そしてプラクリティによって生まれたChitta(心)によって世界は展開していき、
物質世界は生まれていきます。Buddhi(覚)からAhankara(自我)が生まれ、
自我と外の世界を区別するためにManasマナス(思考・感情)と5つの感覚器官
(目・耳・鼻・舌・皮膚)が生まれ、外の世界と関係するための5つの行動器官
(把握器官/手・歩行器官/足・発声器官・生殖器官・排泄器官)が生まれ、
感覚器官に対しての5つの対象(色唯・声唯・香唯・味唯・触唯)が生まれ、
感覚の対象から世界を構成する5つの粗元素(空間・風・火・水・地)が生まれます。
宇宙全体も私たち自身も物質的なものは全て5大から創られており、
プルシャ、プラクリティ、ブッディ、アハンカーラ、マナス、5感覚器官、
5行動器官、5つの対象(5唯)、5つの粗元素(5大)、これら全てを足した25の原理で
世界が出来ていると考えられているのがサーンキャ哲学、数論学派となります。
要約すると、サーンキヤ哲学の理論では宇宙(世界)はプルシャ(精神原理)とプラクリティ
(物質原理)の2つの原理から成立ち、
そこから宇宙全体の意識→心→感覚器官→行動器官→物質という展開が
起きたということになります。
そしてこの展開の中で生まれていった、人間の根本的な自我意識のアハンカーラや、
思考・感情のマナス、5つの感覚器官、対象物、などによって迷妄が生み出され、
私たちの原理は、プラクリティの作り出した世界をただ傍観しているプルシャで
あるのにも関わらず、そのプラクリティの作り出した物資世界への執着が
起こるとされています。
サーンキヤ・ヨーガ哲学では、ただ宇宙や世界の成り立ちについて知ることが
目的ではなく、ヨーガを通して、プラクリティが作り出した物質世界の執着から
プルシャを解放することを目的としています。

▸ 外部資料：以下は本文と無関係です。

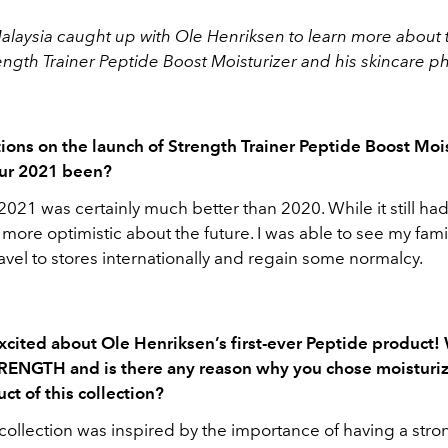
Malaysia caught up with
Ole Henriksen to learn more about 
ength Trainer Peptide Boost Moisturizer and his skincare p
ions on the launch of Strength Trainer Peptide Boost Mois
ur 2021 been?
021 was certainly much better than 2020. While it still had
t more optimistic about the future. I was able to see my fami
vel to stores internationally and regain some normalcy.
xcited about Ole Henriksen’s first-ever Peptide product!
RENGTH and is there any reason why you chose moisturiz
ct of this collection?
llection was inspired by the importance of having a stro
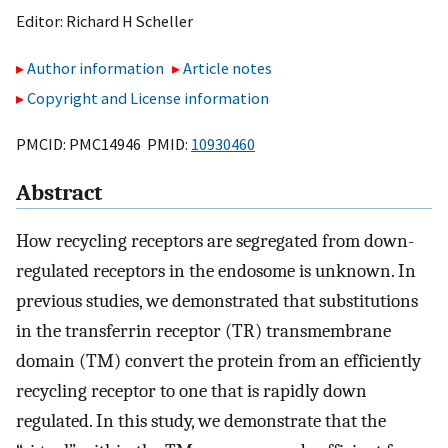
Editor:
Richard H Scheller
Author information
Article notes
Copyright and License information
PMCID: PMC14946 PMID:
10930460
Abstract
How recycling receptors are segregated from down-
regulated receptors in the endosome is unknown. In
previous studies, we demonstrated that substitutions
in the transferrin receptor (TR) transmembrane
domain (TM) convert the protein from an efficiently
recycling receptor to one that is rapidly down
regulated. In this study, we demonstrate that the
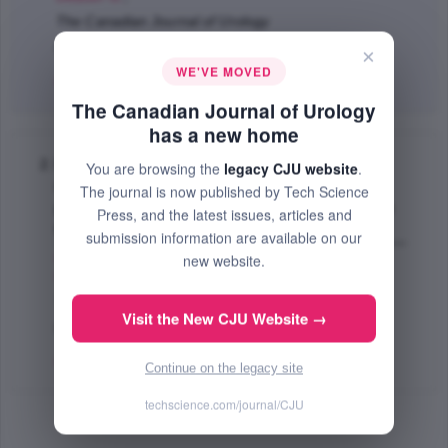
The Canadian Journal of Urology
Feb 2004 (Volume 11, Issue 1, Pages 2118 - 2124)
×
WE'VE MOVED
Abstract
|
PDF
(61.28 KB) Free
The Canadian Journal of Urology
has a new home
Is there a progression of histologic grade from
You are browsing the
legacy CJU website
.
radical prostatectomy to local recurrence in
The journal is now published by Tech Science
patients with clinically isolated local recurrence
Press, and the latest issues, articles and
follow
submission information are available on our
Choo R.
,
Sugar L.
,
Hong E.
,
Mackenzie K.
,
DeBoer
new website.
G.
,
Danjoux C.
,
Morton G.
,
Klotz H. LaurenceL.
;
The Canadian Journal of Urology
Visit the New CJU Website →
Oct 2003 (Volume 10, Issue 5, Pages 1981 - 1985)
Abstract
|
PDF
(52.68 KB) Free
Continue on the legacy site
techscience.com/journal/CJU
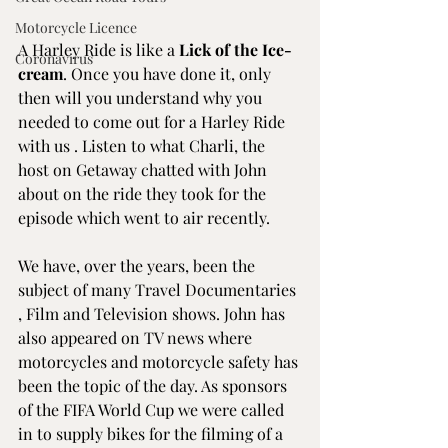
Motorcycle Licence
A 
Harley Ride
 is like a 
Lick of the Ice-
Coronavirus
cream
. Once you have done it, only 
then will you understand why you 
needed to come out for a Harley Ride 
with us . Listen to what Charli, the 
host on Getaway chatted with John 
about on the ride they took for the 
episode which went to air recently.
We have, over the years, been the 
subject of many Travel Documentaries 
, Film and Television shows. John has 
also appeared on TV news where 
motorcycles and motorcycle safety has 
been the topic of the day. As sponsors 
of the FIFA World Cup we were called 
in to supply bikes for the filming of a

ヨーガの修行の道ではプラクリティの
転変と逆の順序を辿っていくのです。ヨーガを通して原点回帰していくということです。
ヨーガによってChitta(心)の働きを止め、プルシャを知ること。
心の働きはプラクリティから生まれたもので、全ては物質世界の幻想であり、
私たちが私たち自身だと思い込んでいる自分の心というものは、自分で自分を
照らすことは出来ない存在です。心は見られるものであり、月が太陽の光で自身を照らして
存在出来るように、プルシャに照らされて見られるもの、それがプラクリティであり、
心になるのです。プルシャとプラクリティこの2つの原理は永続して世界は
展開し続けていきます。プルシャは永久不変であり変化しません。
しかし、プラクリティは変化し続け、プラクリティの力によって
万物は繰り返し出現させられ、変化し続けていきます。
しかし万物は私たちの外にはなく、私たちの内にあるものであり、
「見る者」によって世界(見られる者)が出現し、世界は「見る者」の中に
あるということなのです。
目を開けたときに世界は現れて、瞑るときには帰滅していく。
朝・夜を繰り返すように、万物の群は例外なく繰り返し起こり続け、
昼にどれだけの展開を起こそうが、夜になると何もなかったように消えて無くなり、
全てはただ元に戻っていく。それぞれの世界が発現してしまった以上は
それは避けられない必然なのだから、ただ穏やかに夜を迎えいれて、
いつかまた訪れるかもしれない朝を待てばいいのではないでしょうか。